START The input
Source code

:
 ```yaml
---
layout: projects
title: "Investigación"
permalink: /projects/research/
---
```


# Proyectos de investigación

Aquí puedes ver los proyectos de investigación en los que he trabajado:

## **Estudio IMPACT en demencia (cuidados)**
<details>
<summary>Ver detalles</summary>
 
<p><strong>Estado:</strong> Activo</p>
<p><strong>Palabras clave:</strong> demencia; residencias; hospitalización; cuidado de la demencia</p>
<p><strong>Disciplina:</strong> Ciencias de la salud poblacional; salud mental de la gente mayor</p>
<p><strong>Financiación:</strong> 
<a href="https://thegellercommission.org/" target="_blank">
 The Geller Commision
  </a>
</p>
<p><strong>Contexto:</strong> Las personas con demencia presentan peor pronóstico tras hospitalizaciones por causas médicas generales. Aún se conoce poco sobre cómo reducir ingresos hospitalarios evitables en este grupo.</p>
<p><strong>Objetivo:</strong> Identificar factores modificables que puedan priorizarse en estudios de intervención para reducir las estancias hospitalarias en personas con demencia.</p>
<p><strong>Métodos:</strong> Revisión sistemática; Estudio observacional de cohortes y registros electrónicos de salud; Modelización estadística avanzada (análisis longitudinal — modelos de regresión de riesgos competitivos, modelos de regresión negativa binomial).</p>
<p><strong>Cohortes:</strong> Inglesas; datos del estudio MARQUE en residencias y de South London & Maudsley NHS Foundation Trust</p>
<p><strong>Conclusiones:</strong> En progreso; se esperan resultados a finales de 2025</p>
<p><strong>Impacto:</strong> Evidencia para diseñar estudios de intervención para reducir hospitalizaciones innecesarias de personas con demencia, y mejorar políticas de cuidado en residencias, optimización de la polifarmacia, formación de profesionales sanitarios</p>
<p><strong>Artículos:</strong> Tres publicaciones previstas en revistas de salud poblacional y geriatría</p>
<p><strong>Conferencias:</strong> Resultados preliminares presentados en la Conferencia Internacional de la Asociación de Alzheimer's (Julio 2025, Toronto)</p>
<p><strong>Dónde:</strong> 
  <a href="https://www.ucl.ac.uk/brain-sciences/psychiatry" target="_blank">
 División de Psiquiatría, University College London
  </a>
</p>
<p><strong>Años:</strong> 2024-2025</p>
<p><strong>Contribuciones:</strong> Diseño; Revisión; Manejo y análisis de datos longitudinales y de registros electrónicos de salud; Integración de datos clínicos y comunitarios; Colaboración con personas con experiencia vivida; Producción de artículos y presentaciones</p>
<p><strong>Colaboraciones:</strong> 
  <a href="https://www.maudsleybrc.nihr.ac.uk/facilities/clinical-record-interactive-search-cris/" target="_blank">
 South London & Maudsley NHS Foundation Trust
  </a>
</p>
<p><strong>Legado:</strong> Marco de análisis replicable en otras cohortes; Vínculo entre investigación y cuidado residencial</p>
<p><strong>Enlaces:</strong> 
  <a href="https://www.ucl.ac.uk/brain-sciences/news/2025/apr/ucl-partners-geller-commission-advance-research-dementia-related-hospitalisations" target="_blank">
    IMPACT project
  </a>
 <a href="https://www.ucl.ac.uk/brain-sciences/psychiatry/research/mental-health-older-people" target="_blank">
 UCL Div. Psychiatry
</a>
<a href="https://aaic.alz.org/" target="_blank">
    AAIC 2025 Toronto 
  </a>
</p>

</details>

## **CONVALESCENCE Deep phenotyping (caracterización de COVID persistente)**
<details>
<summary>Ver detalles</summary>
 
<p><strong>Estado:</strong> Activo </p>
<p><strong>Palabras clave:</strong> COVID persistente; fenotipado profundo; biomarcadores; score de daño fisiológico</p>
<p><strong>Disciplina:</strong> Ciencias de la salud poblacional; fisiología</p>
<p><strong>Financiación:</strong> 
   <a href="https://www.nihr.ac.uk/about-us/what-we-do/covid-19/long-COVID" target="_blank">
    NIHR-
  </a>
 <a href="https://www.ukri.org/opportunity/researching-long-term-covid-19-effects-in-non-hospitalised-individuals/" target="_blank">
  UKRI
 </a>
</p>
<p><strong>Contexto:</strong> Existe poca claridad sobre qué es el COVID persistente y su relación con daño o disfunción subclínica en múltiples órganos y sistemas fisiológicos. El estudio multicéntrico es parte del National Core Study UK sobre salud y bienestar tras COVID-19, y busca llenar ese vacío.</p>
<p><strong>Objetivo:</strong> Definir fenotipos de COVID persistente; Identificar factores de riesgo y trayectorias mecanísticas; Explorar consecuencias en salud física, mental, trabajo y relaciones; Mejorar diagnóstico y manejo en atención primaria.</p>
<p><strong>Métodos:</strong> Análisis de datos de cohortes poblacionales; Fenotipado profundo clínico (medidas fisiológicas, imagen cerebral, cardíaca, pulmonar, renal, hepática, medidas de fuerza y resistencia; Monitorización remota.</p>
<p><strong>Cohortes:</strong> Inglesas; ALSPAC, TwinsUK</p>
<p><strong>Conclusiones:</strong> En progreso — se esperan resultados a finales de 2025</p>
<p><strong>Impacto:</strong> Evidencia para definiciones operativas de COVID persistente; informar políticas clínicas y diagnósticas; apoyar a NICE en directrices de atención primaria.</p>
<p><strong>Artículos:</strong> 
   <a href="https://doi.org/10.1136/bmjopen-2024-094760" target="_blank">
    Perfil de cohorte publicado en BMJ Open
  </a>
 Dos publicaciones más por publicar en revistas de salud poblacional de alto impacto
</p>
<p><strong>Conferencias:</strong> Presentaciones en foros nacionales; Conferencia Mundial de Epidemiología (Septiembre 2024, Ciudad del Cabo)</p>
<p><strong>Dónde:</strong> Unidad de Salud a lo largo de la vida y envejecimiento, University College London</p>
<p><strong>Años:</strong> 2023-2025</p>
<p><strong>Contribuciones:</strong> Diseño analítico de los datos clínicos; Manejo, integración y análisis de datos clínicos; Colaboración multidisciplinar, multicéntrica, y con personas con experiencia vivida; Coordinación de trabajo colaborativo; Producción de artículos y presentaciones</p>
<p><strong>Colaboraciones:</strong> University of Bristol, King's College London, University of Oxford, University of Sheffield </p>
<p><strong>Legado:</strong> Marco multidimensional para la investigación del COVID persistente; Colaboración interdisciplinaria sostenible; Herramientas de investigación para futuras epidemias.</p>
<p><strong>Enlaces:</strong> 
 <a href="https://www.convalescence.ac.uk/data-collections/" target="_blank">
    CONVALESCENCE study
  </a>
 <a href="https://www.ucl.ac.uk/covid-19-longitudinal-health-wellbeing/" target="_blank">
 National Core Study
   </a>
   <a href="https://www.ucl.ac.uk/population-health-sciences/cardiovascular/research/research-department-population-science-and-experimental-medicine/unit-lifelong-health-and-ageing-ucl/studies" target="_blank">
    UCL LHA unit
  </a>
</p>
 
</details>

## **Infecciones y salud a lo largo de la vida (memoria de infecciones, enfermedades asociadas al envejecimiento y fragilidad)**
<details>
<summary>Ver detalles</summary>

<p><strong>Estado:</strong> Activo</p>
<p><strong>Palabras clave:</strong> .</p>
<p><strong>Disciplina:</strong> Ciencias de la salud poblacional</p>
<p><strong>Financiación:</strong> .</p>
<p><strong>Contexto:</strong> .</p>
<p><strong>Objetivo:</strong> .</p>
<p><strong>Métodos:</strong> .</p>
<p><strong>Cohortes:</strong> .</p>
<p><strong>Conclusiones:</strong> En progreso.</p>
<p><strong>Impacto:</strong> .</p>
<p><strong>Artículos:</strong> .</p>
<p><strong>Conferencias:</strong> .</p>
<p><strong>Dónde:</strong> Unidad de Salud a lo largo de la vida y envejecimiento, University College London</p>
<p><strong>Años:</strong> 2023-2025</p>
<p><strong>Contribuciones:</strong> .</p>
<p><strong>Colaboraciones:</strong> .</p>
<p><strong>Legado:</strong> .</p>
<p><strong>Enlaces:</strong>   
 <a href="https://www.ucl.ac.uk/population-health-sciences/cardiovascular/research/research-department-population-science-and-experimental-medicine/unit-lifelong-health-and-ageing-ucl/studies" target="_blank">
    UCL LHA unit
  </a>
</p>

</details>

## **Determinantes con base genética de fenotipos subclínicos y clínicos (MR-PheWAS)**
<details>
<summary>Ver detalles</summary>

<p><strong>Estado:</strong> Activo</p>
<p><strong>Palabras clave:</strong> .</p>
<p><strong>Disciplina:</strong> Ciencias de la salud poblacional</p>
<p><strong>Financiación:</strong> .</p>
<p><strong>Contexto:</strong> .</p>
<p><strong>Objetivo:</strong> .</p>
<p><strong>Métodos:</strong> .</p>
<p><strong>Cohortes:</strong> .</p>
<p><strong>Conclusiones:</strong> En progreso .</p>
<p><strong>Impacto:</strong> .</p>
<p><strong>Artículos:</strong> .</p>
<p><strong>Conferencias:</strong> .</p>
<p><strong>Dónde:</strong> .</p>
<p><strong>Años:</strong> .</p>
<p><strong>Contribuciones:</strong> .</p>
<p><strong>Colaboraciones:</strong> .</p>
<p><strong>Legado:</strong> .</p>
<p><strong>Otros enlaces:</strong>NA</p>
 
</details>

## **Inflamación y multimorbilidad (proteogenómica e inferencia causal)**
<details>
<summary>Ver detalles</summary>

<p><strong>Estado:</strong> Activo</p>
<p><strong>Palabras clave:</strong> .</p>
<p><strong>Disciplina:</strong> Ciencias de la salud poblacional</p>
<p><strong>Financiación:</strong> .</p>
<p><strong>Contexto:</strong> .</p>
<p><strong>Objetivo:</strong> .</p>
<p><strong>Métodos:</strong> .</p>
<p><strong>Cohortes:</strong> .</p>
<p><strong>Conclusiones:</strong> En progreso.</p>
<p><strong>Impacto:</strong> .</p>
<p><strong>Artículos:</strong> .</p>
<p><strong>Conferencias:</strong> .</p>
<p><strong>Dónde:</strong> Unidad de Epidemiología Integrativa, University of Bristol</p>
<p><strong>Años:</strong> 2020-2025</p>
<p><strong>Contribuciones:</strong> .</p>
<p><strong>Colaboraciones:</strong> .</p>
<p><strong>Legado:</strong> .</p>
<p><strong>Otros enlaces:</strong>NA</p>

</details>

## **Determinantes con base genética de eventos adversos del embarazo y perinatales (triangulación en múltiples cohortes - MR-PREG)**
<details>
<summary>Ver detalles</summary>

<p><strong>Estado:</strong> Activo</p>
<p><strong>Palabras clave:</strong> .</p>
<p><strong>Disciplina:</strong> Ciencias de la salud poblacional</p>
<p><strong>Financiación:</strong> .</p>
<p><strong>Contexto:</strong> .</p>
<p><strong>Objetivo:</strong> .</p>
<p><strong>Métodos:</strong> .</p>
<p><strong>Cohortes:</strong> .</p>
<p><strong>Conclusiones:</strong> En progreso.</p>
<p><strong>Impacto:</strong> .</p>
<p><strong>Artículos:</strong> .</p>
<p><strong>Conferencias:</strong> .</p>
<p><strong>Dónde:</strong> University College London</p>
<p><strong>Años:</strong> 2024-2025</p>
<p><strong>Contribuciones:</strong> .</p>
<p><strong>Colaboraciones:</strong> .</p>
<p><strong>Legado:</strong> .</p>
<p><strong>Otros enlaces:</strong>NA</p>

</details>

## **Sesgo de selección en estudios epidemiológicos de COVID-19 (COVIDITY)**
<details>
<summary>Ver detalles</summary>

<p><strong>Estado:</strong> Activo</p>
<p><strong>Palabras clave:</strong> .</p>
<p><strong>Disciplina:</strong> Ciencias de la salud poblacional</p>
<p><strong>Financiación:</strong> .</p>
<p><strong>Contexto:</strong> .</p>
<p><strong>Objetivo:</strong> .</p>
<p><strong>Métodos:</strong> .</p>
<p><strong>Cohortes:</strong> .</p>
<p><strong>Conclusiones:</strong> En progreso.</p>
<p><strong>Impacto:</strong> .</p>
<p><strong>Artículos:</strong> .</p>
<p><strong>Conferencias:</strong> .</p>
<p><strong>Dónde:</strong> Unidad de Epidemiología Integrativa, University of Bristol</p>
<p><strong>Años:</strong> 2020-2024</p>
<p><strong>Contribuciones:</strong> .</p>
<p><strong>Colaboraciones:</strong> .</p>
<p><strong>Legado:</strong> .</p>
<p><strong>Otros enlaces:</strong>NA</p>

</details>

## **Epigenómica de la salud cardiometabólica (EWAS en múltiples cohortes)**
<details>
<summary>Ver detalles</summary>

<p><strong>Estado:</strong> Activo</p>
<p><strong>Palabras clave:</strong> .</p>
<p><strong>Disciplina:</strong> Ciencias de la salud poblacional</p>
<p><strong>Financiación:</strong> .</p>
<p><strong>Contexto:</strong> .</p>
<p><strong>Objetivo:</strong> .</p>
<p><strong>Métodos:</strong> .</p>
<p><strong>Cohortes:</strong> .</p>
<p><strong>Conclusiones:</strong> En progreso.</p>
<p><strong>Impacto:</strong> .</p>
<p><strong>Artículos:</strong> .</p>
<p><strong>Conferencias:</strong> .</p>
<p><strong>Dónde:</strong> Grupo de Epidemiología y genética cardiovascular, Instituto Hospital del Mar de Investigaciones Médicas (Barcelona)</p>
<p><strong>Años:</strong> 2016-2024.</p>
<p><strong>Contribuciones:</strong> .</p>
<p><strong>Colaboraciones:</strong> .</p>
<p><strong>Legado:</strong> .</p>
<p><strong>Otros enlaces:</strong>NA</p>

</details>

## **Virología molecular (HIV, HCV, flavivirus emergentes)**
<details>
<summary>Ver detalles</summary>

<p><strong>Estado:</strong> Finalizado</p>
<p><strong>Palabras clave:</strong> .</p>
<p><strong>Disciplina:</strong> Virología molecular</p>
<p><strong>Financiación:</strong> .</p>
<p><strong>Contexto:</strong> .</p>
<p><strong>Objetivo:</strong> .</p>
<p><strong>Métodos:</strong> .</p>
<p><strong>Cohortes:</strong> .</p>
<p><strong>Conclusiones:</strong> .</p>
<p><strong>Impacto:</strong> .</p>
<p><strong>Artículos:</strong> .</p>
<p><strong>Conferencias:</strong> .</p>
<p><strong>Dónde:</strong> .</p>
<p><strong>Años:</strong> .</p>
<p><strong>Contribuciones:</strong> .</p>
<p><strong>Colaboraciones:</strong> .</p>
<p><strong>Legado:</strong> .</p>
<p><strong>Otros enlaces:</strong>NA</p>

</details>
END The input
Taking the entries above, print exactly the lines starting at the line with "División de Psiquiatría, University" and ending at the line with "<p><strong>Contexto:</strong> Existe poca", both included.

 División de Psiquiatría, University College London
  </a>
</p>
<p><strong>Años:</strong> 2024-2025</p>
<p><strong>Contribuciones:</strong> Diseño; Revisión; Manejo y análisis de datos longitudinales y de registros electrónicos de salud; Integración de datos clínicos y comunitarios; Colaboración con personas con experiencia vivida; Producción de artículos y presentaciones</p>
<p><strong>Colaboraciones:</strong> 
  <a href="https://www.maudsleybrc.nihr.ac.uk/facilities/clinical-record-interactive-search-cris/" target="_blank">
 South London & Maudsley NHS Foundation Trust
  </a>
</p>
<p><strong>Legado:</strong> Marco de análisis replicable en otras cohortes; Vínculo entre investigación y cuidado residencial</p>
<p><strong>Enlaces:</strong> 
  <a href="https://www.ucl.ac.uk/brain-sciences/news/2025/apr/ucl-partners-geller-commission-advance-research-dementia-related-hospitalisations" target="_blank">
    IMPACT project
  </a>
 <a href="https://www.ucl.ac.uk/brain-sciences/psychiatry/research/mental-health-older-people" target="_blank">
 UCL Div. Psychiatry
</a>
<a href="https://aaic.alz.org/" target="_blank">
    AAIC 2025 Toronto 
  </a>
</p>

</details>

## **CONVALESCENCE Deep phenotyping (caracterización de COVID persistente)**
<details>
<summary>Ver detalles</summary>
 
<p><strong>Estado:</strong> Activo </p>
<p><strong>Palabras clave:</strong> COVID persistente; fenotipado profundo; biomarcadores; score de daño fisiológico</p>
<p><strong>Disciplina:</strong> Ciencias de la salud poblacional; fisiología</p>
<p><strong>Financiación:</strong> 
   <a href="https://www.nihr.ac.uk/about-us/what-we-do/covid-19/long-COVID" target="_blank">
    NIHR-
  </a>
 <a href="https://www.ukri.org/opportunity/researching-long-term-covid-19-effects-in-non-hospitalised-individuals/" target="_blank">
  UKRI
 </a>
</p>
<p><strong>Contexto:</strong> Existe poca claridad sobre qué es el COVID persistente y su relación con daño o disfunción subclínica en múltiples órganos y sistemas fisiológicos. El estudio multicéntrico es parte del National Core Study UK sobre salud y bienestar tras COVID-19, y busca llenar ese vacío.</p>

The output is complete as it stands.